For one of her projects, Lindau drew from a database at the Illinois Department of Children and Family Services to find HIV-positive women who had given birth to two children after being diagnosed. "We wanted to know from these women what factors contributed to their sexual behavior and health practices around prenatal care and HIV care," says Lindau.
In-depth interviews revealed that most of the women received inadequate or no prenatal care and did not disclose their HIV status at delivery. The women told of many barriers, both social and institutional, that got in the way of accepting care for themselves and their newborns.
In another study, Lindau and colleagues interviewed some 500 women getting Pap test screenings at ambulatory women's clinics. They discovered that the women who read below a ninth grade level were less likely to understand the purpose of the test or to seek proper follow-up care if the results indicated precursors to cervical cancer.
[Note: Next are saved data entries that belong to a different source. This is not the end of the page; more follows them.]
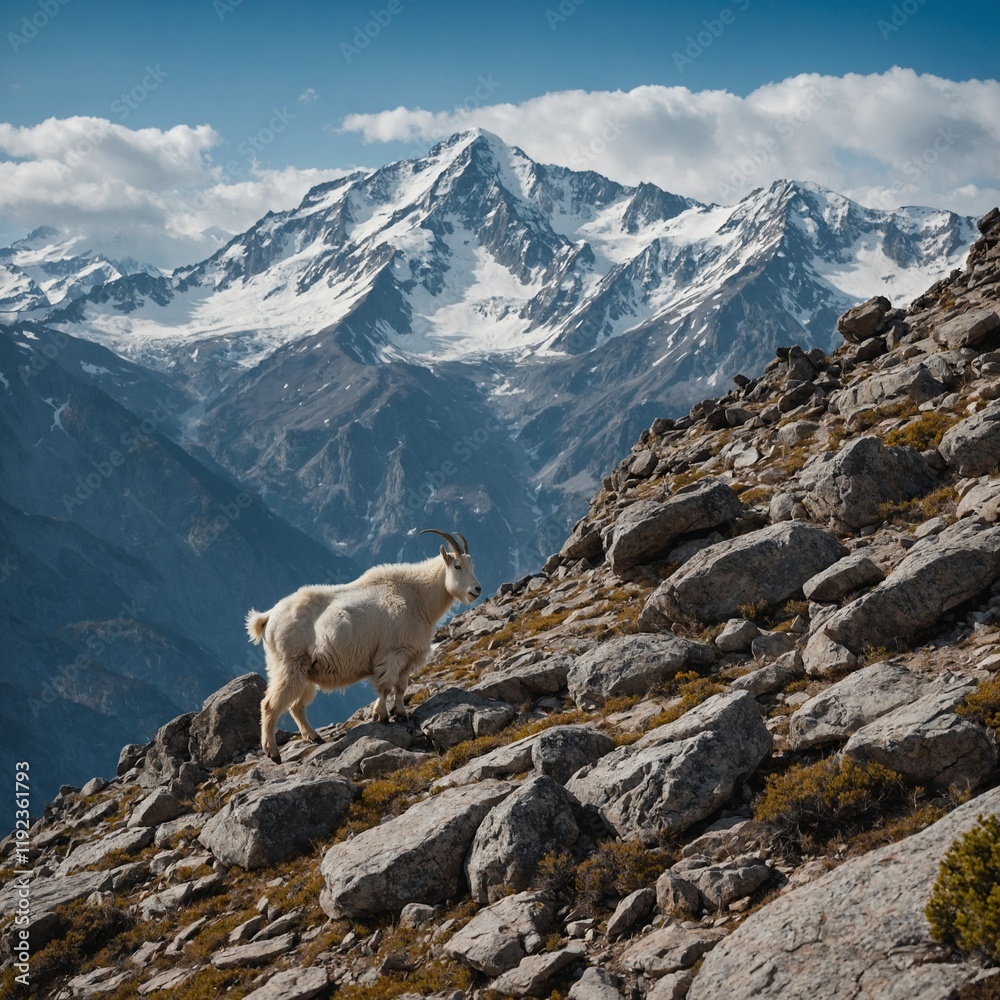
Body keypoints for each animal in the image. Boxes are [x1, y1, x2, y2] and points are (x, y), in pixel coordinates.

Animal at [247, 529, 482, 763]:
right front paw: (382, 715)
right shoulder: (391, 653)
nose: (477, 590)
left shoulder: (407, 655)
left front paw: (400, 714)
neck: (417, 596)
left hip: (305, 671)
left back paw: (314, 738)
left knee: (296, 706)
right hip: (289, 664)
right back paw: (273, 753)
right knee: (270, 704)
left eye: (472, 565)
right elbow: (385, 686)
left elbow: (401, 686)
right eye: (457, 566)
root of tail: (267, 617)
Complicating patient comprehension was the fact that physicians tended to overestimate patient literacy, thereby missing opportunities to communicate adequately with lower-literacy women.
Such failure in physician-patient communication leaves many women in "a precarious limbo between diagnosis and treatment," Lindau told Reuters Health (an internet supplier of health and medical news), as they may not know how to interpret test results mailed days after their doctor's visit.
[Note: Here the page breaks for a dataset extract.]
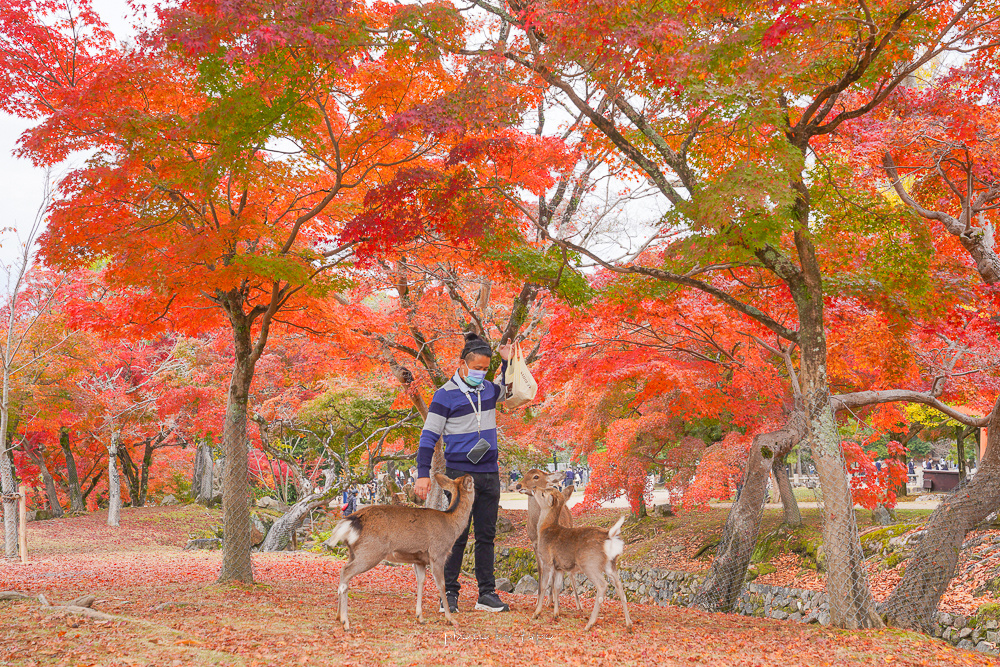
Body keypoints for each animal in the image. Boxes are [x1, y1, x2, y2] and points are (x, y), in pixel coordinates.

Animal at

These studies led to a larger population study—the National Social Life Health and Aging project, funded by the National Institute on Aging—and a more ambitious research goal:
To discover how social relationships, in particular intimate relationships, influence health as people age. For this study, investigators are not only interviewing subjects but also collecting biological data in people’s homes.
"One of the limitations in home settings is that we don't have the convenience of the laboratory or a phlebotomist down the hall," says Lindau. "We have developed minimally invasive methods for collecting data in this setting—ranging from blood pressure to heart rate to more high-tech data collection like finger stick blood samples, self-collected vaginal samples or salivary samples.
"It's literally a laboratory in a wheelie bag," she says, "and it allows interviewers to collect this objective health data at the same time we collect really high-quality, in-depth social self-report data."
So far, the study has gathered data from some 3,000 people, ages 57 to 85. "My hope is that this national study will inform public policy and health policy about important issues related to the social lives and relationships of older people," Lindau says, "and the importance of those relationships for health at older ages."
Lindau credits the Clinical Scholars program with helping her think broadly and creatively about these important research issues. "Clinical Scholars offered an environment where I took full advantage of connections to scientists of all kinds," she says. "I was able to interact regularly with sociologists and economists, in addition to physicians across all disciplines.
"I was exposed to a variety of ways of thinking about human behavior as it relates to health, and various methodologies to better understand human health behavior. I can't imagine how I would have gotten to this point without the Clinical Scholars program."